§ Dataset entries:
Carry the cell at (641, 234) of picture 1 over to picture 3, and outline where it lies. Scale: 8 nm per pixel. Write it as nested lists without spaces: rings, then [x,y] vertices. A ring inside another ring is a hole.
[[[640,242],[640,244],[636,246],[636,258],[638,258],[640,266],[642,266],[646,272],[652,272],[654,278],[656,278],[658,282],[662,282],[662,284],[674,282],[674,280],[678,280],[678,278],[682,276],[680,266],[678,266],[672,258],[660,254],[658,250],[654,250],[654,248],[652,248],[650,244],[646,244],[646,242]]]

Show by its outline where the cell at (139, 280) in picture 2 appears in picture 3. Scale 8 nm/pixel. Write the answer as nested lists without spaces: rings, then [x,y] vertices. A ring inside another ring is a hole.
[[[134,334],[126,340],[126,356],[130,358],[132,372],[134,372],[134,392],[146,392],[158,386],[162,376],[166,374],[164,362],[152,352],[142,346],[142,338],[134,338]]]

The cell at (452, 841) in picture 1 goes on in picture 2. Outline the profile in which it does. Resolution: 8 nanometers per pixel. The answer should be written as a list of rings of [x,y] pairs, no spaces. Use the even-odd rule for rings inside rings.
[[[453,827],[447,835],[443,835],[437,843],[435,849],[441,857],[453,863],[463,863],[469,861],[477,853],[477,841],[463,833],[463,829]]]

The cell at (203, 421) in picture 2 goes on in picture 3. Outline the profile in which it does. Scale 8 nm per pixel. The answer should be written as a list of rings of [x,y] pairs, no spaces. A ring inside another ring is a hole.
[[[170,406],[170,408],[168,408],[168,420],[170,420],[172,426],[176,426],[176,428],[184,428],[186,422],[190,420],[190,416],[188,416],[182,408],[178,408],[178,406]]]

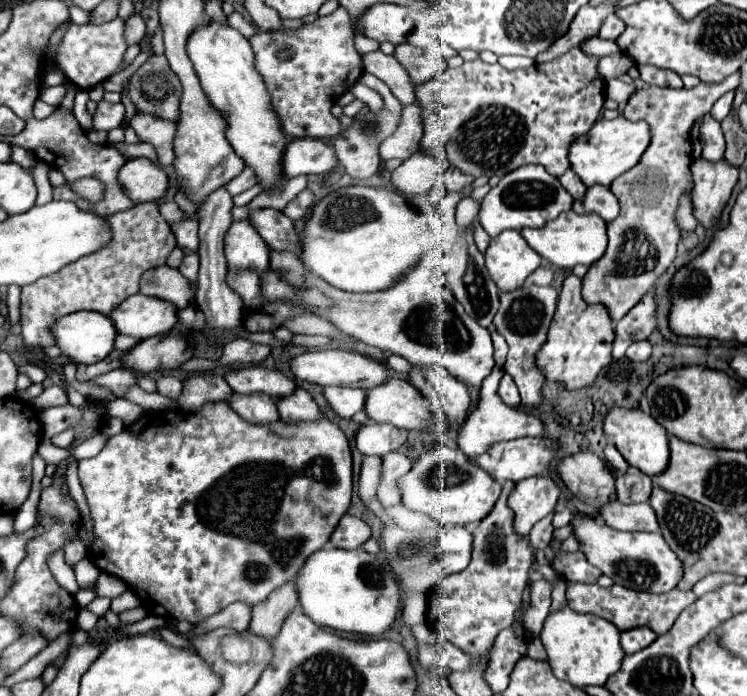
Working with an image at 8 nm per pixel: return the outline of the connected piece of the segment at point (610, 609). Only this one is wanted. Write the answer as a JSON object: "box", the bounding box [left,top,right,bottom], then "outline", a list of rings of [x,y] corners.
{"box":[565,582,697,634],"outline":[[[567,582],[565,596],[567,596],[567,602],[571,604],[571,608],[575,608],[577,612],[589,612],[589,614],[601,616],[601,618],[613,622],[619,630],[647,626],[657,634],[665,634],[673,626],[677,616],[697,600],[693,590],[683,592],[679,588],[673,588],[673,590],[663,592],[663,594],[651,594],[651,592],[633,592],[631,588],[623,588],[619,584],[613,584],[609,588],[601,588],[597,584],[581,584],[581,582],[579,584]]]}

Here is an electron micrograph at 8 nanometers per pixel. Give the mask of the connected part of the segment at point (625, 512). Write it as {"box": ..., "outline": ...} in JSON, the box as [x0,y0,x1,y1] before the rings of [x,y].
{"box":[601,502,657,532],"outline":[[[611,502],[603,506],[601,512],[605,524],[617,530],[643,530],[643,532],[657,532],[657,516],[649,504],[621,504]]]}

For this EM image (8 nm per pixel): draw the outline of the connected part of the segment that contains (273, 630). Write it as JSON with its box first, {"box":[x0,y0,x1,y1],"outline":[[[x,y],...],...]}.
{"box":[247,582,299,640],"outline":[[[289,582],[283,588],[271,592],[267,600],[253,606],[253,614],[247,630],[259,638],[273,640],[279,634],[283,620],[297,604],[299,604],[299,596],[295,592],[295,584]]]}

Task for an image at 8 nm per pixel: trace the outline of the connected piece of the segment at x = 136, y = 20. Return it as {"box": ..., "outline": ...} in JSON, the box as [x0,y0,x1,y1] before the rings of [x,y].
{"box":[125,14,147,46],"outline":[[[131,14],[125,20],[125,40],[127,40],[127,46],[139,44],[145,34],[147,34],[147,30],[145,30],[145,22],[143,22],[141,14]]]}

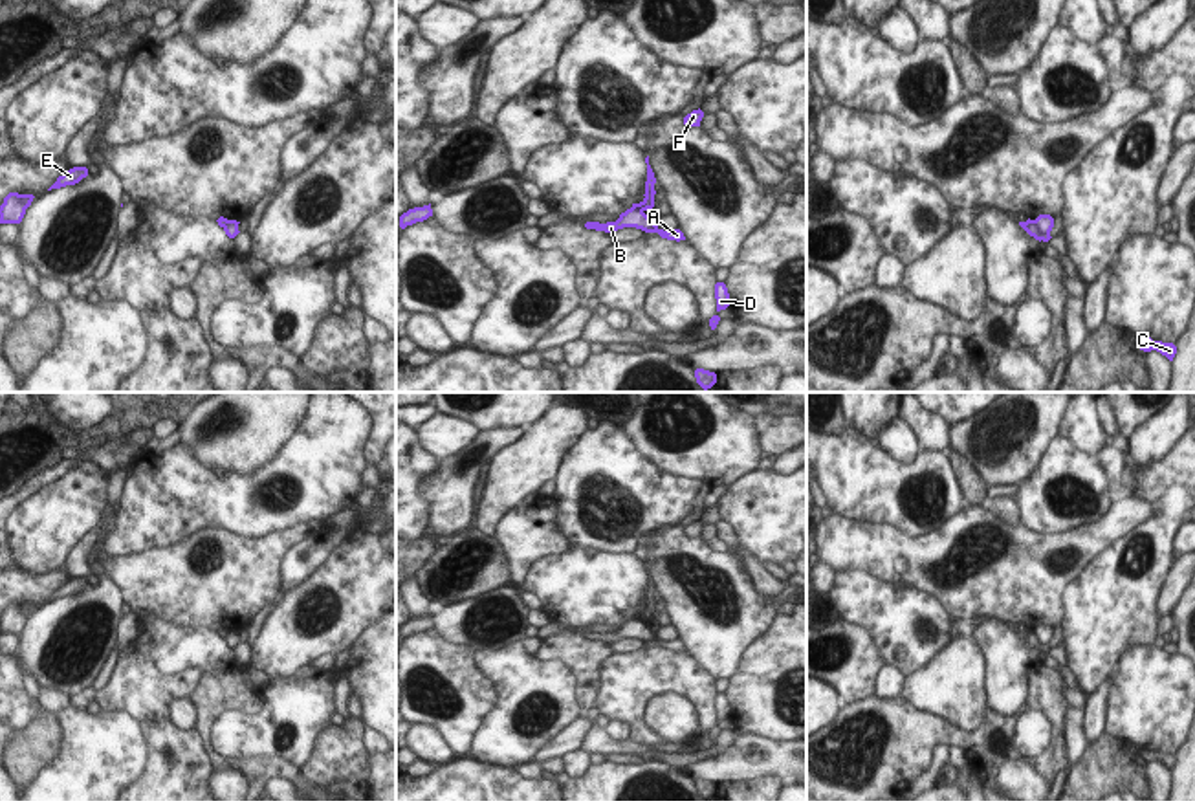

§ EXERCISE DESCRIPTION: Write every entry out again exactly, dropping the pictures.

§ SOLVED PROBLEM:
Carry the cell at (641, 234) of picture 1 over to picture 3, and outline where it lies. Scale: 8 nm per pixel. Write it as nested lists without spaces: rings, then [x,y] vertices. A ring inside another ring is a hole.
[[[640,242],[640,244],[636,246],[636,258],[638,258],[640,266],[642,266],[646,272],[652,272],[654,278],[656,278],[658,282],[662,282],[662,284],[674,282],[674,280],[678,280],[678,278],[682,276],[680,266],[678,266],[672,258],[660,254],[658,250],[654,250],[654,248],[652,248],[650,244],[646,244],[646,242]]]

Show by its outline where the cell at (139, 280) in picture 2 appears in picture 3. Scale 8 nm/pixel. Write the answer as nested lists without spaces: rings, then [x,y] vertices. A ring inside another ring is a hole.
[[[134,334],[126,340],[126,356],[130,358],[132,372],[134,372],[134,392],[146,392],[158,386],[162,376],[166,374],[164,362],[152,352],[142,346],[142,338],[134,338]]]

The cell at (452, 841) in picture 1 goes on in picture 2. Outline the profile in which it does. Resolution: 8 nanometers per pixel. The answer should be written as a list of rings of [x,y] pairs, no spaces. Use the even-odd rule for rings inside rings.
[[[453,827],[447,835],[443,835],[437,843],[435,849],[441,857],[453,863],[463,863],[469,861],[477,853],[477,841],[463,833],[463,829]]]

The cell at (203, 421) in picture 2 goes on in picture 3. Outline the profile in which it does. Scale 8 nm per pixel. The answer should be written as a list of rings of [x,y] pairs, no spaces. A ring inside another ring is a hole.
[[[170,406],[170,408],[168,408],[168,420],[170,420],[172,426],[176,426],[176,428],[184,428],[186,422],[190,420],[190,416],[188,416],[182,408],[178,408],[178,406]]]

Working with an image at 8 nm per pixel: return the outline of the connected piece of the segment at point (610, 609). Only this one is wanted. Write the answer as a JSON object: "box", the bounding box [left,top,right,bottom], then "outline", a list of rings of [x,y] corners.
{"box":[565,582,697,634],"outline":[[[567,582],[565,596],[567,596],[567,602],[571,604],[571,608],[575,608],[577,612],[589,612],[589,614],[601,616],[601,618],[613,622],[619,630],[647,626],[657,634],[665,634],[673,626],[677,616],[697,600],[693,590],[683,592],[679,588],[673,588],[673,590],[663,592],[663,594],[651,594],[651,592],[633,592],[631,588],[623,588],[619,584],[613,584],[609,588],[601,588],[597,584],[581,584],[581,582],[579,584]]]}

Here is an electron micrograph at 8 nanometers per pixel. Give the mask of the connected part of the segment at point (625, 512). Write it as {"box": ..., "outline": ...} in JSON, the box as [x0,y0,x1,y1] before the rings of [x,y].
{"box":[601,502,657,532],"outline":[[[611,502],[603,506],[601,512],[605,524],[617,530],[643,530],[643,532],[657,532],[657,516],[649,504],[621,504]]]}

For this EM image (8 nm per pixel): draw the outline of the connected part of the segment that contains (273, 630). Write it as JSON with its box first, {"box":[x0,y0,x1,y1],"outline":[[[x,y],...],...]}.
{"box":[247,582,299,640],"outline":[[[289,582],[283,588],[271,592],[267,600],[253,606],[253,614],[247,630],[259,638],[273,640],[279,634],[283,620],[297,604],[299,604],[299,596],[295,592],[295,584]]]}

Task for an image at 8 nm per pixel: trace the outline of the connected piece of the segment at x = 136, y = 20. Return it as {"box": ..., "outline": ...} in JSON, the box as [x0,y0,x1,y1] before the rings of [x,y].
{"box":[125,14,147,46],"outline":[[[131,14],[125,20],[125,40],[127,40],[127,46],[139,44],[145,34],[147,34],[147,30],[145,30],[145,22],[143,22],[141,14]]]}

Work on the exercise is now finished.